Tunisie : le (trop ?) gros chantier des élections municipales
Prévues en mars 2016, les élections municipales en Tunisie devraient se tenir finalement le 26 mars 2017, a annoncé l’Instance supérieure indépendante pour les élections (ISIE). Une étape importante pour accompagner la décentralisation et la gouvernance participative des collectivités locales inscrites dans la constitution adoptée en 2014.
Une loi électorale quasi-impossible à appliquer, des difficultés de financements et un manque de ressources humaines font craindre, à neuf mois du scrutin, une mainmise des partis les plus importants, dont Nidaa Tounes et Ennahdha, sur les prochaines municipales. Les formations de gauche principalement tentent, comme pour les législatives, de s’organiser et de s’accorder sur des listes communes, mais cette unité n’est pas encore acquise. Quoi qu’il en soit, ces élections seront essentielles pour le pays, en pleine transition démocratique.
Un manque de financement
La décentralisation des pouvoirs tunisiens prévoit le découpage du territoire en municipalités regroupées en conseils régionaux, qui coexisteront avec les Gouvernorats, qui eux-mêmes composeront des départements.

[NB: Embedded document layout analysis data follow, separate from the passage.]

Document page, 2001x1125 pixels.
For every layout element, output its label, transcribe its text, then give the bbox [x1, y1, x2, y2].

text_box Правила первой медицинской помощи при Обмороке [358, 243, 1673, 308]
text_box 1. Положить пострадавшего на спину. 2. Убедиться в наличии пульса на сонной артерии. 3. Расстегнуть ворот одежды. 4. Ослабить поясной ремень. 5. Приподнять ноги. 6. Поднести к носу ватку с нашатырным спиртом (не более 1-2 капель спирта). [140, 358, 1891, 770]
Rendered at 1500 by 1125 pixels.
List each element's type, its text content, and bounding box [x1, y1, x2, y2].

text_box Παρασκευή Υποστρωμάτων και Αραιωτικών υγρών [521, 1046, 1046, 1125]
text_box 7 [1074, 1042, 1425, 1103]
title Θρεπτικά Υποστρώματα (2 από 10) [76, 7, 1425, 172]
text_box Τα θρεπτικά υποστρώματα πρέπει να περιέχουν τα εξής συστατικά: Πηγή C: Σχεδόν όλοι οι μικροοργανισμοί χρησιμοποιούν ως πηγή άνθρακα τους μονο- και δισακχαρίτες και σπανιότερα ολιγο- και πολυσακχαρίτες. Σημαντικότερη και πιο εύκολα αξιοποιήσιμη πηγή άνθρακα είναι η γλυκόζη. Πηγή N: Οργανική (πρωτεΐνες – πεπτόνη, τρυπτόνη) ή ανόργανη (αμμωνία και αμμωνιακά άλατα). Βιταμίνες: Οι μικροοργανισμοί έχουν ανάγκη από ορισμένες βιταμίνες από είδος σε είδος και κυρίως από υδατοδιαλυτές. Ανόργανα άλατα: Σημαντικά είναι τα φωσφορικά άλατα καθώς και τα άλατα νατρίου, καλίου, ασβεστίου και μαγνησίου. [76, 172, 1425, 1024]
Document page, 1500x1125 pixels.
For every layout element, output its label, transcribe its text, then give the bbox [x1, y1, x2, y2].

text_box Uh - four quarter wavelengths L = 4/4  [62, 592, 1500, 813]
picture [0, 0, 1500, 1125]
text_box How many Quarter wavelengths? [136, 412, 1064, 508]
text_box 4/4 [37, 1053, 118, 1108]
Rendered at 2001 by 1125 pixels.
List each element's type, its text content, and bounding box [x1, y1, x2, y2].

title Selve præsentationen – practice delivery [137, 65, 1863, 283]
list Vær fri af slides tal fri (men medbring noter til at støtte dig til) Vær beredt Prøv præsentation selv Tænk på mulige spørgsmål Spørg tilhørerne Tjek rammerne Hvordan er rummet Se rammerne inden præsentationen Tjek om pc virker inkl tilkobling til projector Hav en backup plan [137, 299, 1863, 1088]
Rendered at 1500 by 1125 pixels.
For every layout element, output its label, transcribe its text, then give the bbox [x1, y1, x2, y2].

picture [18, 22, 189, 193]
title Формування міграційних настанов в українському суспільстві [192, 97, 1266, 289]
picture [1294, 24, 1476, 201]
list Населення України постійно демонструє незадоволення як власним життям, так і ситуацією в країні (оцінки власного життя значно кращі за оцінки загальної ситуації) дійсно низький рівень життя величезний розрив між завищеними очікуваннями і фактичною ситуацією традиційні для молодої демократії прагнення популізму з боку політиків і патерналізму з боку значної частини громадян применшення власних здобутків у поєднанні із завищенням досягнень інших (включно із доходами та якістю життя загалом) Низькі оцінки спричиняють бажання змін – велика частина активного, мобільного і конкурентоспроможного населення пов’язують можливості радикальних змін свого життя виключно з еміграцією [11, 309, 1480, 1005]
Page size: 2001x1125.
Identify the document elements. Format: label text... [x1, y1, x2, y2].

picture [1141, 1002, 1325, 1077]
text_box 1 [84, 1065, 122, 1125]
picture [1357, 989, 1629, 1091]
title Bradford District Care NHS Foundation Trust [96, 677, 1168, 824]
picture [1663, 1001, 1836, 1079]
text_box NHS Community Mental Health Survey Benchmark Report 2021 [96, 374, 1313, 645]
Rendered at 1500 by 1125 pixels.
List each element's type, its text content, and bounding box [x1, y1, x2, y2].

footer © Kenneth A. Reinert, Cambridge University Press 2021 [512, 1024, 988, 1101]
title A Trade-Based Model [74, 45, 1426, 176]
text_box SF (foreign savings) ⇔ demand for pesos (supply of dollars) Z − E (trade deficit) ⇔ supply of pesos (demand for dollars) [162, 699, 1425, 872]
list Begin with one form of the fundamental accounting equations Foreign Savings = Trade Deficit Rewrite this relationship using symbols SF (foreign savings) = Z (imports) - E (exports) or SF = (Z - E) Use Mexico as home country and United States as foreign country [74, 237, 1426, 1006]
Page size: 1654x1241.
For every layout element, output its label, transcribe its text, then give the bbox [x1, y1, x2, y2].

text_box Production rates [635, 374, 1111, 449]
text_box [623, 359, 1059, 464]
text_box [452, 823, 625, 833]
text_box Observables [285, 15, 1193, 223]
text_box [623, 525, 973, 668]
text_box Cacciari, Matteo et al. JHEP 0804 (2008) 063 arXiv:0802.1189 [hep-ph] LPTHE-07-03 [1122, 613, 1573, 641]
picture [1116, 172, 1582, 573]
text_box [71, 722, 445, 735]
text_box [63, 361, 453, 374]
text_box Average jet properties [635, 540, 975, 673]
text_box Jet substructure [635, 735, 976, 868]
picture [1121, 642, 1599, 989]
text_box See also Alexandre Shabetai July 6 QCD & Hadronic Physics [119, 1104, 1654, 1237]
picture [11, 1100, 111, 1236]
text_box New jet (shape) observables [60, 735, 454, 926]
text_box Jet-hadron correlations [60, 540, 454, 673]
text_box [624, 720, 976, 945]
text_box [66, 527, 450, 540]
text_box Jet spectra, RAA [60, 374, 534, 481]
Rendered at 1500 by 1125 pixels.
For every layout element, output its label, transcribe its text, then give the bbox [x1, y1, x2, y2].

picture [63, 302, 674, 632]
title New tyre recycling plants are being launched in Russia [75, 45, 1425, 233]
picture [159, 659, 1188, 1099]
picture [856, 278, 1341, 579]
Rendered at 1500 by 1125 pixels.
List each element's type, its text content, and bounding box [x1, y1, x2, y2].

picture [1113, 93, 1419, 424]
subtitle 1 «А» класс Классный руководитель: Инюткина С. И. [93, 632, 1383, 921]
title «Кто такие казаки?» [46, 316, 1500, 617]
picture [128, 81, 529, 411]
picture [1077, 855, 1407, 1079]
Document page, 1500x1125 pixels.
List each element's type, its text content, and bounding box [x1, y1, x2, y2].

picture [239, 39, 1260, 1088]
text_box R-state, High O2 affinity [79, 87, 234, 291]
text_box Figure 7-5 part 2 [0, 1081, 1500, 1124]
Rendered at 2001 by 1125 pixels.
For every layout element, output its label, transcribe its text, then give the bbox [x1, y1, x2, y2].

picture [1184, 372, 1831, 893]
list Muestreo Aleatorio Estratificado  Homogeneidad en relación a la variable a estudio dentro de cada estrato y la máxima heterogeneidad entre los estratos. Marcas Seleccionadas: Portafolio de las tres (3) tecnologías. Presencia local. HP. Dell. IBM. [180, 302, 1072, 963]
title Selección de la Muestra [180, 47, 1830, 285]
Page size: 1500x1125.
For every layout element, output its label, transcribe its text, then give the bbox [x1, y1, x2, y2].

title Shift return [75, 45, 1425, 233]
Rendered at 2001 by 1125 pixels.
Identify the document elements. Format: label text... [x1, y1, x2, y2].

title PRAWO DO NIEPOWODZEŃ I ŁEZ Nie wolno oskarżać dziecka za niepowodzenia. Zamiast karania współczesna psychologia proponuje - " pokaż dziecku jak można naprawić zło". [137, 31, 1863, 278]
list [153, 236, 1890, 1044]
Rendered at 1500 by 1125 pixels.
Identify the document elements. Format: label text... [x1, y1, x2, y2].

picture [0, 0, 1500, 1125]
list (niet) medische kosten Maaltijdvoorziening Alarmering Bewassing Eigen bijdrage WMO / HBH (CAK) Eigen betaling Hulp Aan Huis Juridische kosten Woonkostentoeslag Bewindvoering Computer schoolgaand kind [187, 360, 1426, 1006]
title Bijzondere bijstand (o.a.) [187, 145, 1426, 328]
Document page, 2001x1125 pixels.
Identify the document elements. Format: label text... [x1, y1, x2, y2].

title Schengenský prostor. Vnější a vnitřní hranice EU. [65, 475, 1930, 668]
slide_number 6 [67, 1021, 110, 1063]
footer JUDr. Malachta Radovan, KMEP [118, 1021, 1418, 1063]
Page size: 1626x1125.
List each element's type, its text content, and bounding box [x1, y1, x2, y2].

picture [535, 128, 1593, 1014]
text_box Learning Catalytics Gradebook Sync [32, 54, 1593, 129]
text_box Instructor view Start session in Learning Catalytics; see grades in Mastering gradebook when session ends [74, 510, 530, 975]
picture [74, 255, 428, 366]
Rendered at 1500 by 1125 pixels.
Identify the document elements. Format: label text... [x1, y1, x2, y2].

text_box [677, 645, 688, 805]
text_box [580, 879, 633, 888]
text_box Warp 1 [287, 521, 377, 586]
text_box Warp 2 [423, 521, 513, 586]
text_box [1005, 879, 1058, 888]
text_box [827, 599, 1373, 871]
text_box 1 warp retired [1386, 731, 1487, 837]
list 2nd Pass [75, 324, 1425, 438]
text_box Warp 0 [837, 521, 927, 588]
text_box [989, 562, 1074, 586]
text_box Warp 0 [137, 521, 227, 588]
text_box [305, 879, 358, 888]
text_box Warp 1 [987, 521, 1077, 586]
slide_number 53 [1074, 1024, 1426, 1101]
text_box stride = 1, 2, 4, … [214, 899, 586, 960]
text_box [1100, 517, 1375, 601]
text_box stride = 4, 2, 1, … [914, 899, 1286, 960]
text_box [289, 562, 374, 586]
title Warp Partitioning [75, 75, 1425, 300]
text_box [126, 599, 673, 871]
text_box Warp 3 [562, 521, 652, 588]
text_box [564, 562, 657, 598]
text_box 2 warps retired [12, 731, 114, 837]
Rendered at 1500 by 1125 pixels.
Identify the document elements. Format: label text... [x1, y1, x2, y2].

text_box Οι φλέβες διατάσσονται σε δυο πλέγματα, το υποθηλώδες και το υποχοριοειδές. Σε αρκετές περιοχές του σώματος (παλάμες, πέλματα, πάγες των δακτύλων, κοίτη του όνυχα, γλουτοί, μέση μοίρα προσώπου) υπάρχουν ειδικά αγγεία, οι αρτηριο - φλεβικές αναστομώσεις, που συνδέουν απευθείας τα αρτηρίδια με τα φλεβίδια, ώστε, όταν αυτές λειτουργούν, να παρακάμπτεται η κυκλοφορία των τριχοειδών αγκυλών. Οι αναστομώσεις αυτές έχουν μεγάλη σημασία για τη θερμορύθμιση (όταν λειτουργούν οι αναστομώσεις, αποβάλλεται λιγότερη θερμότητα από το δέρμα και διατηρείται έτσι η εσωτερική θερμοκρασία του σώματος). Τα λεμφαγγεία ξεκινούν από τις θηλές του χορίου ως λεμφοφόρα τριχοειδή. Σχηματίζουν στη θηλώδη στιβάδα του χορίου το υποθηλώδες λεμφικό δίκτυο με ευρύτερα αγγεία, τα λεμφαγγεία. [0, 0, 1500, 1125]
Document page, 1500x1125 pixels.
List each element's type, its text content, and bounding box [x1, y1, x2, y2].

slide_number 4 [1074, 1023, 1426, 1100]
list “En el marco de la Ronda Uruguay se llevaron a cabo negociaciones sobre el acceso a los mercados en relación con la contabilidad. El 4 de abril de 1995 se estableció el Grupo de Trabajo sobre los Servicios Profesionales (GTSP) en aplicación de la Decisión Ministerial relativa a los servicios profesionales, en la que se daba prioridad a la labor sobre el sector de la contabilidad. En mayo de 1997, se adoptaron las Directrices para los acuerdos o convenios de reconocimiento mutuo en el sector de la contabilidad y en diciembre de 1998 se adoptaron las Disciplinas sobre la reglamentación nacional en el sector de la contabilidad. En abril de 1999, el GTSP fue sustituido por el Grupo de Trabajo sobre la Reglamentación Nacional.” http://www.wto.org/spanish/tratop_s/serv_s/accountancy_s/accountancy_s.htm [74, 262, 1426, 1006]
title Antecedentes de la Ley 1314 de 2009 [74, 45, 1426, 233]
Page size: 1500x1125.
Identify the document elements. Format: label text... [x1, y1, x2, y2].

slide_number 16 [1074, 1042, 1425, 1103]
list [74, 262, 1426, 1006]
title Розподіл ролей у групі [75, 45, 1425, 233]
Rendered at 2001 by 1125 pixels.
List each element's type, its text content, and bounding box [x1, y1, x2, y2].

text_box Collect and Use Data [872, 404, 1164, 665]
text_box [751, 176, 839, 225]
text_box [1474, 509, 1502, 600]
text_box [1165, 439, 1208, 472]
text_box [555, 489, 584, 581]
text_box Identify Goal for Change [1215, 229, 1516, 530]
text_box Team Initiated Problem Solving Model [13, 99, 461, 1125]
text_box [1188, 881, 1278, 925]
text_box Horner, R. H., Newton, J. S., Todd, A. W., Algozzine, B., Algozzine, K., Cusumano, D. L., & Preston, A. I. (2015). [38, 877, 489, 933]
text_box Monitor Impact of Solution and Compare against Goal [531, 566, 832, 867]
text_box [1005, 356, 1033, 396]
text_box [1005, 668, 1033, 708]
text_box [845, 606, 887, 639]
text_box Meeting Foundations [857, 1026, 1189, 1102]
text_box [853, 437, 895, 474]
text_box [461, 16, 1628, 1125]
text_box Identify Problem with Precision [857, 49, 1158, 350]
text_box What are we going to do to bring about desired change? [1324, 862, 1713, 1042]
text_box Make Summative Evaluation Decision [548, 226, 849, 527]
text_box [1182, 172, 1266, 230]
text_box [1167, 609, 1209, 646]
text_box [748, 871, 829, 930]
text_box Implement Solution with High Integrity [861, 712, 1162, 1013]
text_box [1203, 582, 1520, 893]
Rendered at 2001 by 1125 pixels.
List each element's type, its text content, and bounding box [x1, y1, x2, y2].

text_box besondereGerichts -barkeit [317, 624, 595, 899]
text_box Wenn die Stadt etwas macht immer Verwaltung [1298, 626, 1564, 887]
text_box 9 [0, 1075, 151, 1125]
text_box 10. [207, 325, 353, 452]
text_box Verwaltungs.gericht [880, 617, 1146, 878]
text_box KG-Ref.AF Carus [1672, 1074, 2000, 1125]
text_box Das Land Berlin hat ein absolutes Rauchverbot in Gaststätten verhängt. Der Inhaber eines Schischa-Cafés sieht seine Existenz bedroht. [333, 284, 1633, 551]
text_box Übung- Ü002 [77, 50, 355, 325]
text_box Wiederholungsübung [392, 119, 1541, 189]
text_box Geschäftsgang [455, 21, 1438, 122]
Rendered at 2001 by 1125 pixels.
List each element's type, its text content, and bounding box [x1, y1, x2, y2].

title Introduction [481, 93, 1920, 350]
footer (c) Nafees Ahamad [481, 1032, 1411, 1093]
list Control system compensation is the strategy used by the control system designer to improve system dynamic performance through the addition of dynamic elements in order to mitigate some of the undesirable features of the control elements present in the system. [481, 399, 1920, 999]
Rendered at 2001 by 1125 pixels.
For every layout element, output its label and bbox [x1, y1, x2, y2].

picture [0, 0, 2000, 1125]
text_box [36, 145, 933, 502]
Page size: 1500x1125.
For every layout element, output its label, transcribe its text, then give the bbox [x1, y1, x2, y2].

Villes, villages et régions iront vers plus d’autonomie et pourront créer leurs propres taxes et impôts ainsi que des règlements locaux.
À la clé pour les municipalités, un pouvoir de décision en terme de développement local et une réduction des disparités régionales. Un enjeu qui n’a pas échappé aux partis voulant affirmer ou confirmer leur poids. Mais, prévient Mohamed Ali Mankai, membre du bureau exécutif d’Afek Tounes, « sans une révision en profondeur du financement des municipalités, dont les ressources actuelles sont médiocres, nous risquons d’être tous déçus ».
Au total, 7 500 candidats toutes listes confondues seront en lice pour les municipale
La nouvelle loi électorale, en cours de discussion à l’Assemblée des Représentants du Peuple (ARP), prévoit 73 jours, du 22 août au 2 novembre 2016, pour l’inscription des électeurs. Une première étape qui s’annonce longue au vu de la création des 64 nouvelles municipalités prévues par la Constitution, leur nombre total passant ainsi à 350, ce qui leur permettra de couvrir l’ensemble du territoire. Un délai qui s’annonce également difficile à respecter en sachant que ces municipalités intègrent près de 3,5 millions de Tunisiens qui ne bénéficiaient pas de commune de référence jusque là.
Au total, 7 500 candidats toutes listes confondues seront en lice pour les municipales ; il sera difficile aux partis de réunir suffisamment de candidats pour être présents sur toutes les communes. Il sera également difficile de réunir près de 20 000 observateurs et bénévoles pour veiller aux irrégularités du scrutin. Pourtant c’est ce que prévoit la loi électorale qui, en revanche, n’évoque pas le financement de la campagne.
Risques de fraude et problèmes de financement
« Le principe des listes qui a été retenu profite aux formations politiques ayant des moyens importants ; celle qui l’emporte désignera le président du conseil municipal ou régional» alerte un observateur du réseau Mourakiboune, lequel n’exclut pas les fraudes, d’autant que les populations récemment intégrées dans le découpage communal n’ont jamais exercé leur citoyenneté librement et sont souvent illettrées.
Pour financer leur campagne, certains comptent sur les entreprises, qui pourraient y trouver un retour sur investissement local. « Rien n’est moins sûr ; les hommes d’affaires misent plutôt sur les législatives pour leurs objectifs économiques et politiques », explique Jaber Laayouni, militant du Courant Démocratique à Sidi Bouzid.
À ce jour, la dette globale de l’ensemble des communes s’élève à 137 millions de dinars, dont 75 millions envers la Caisse des prêts et de soutien aux collectivités locales, 25 millions vis à vis de la Société tunisienne de l’électricité et du gaz (Steg), 10 millions pour la Société nationale d’exploitation et de distribution des eaux (Sonede), ou encore 10 millions vis à vis de banques privées.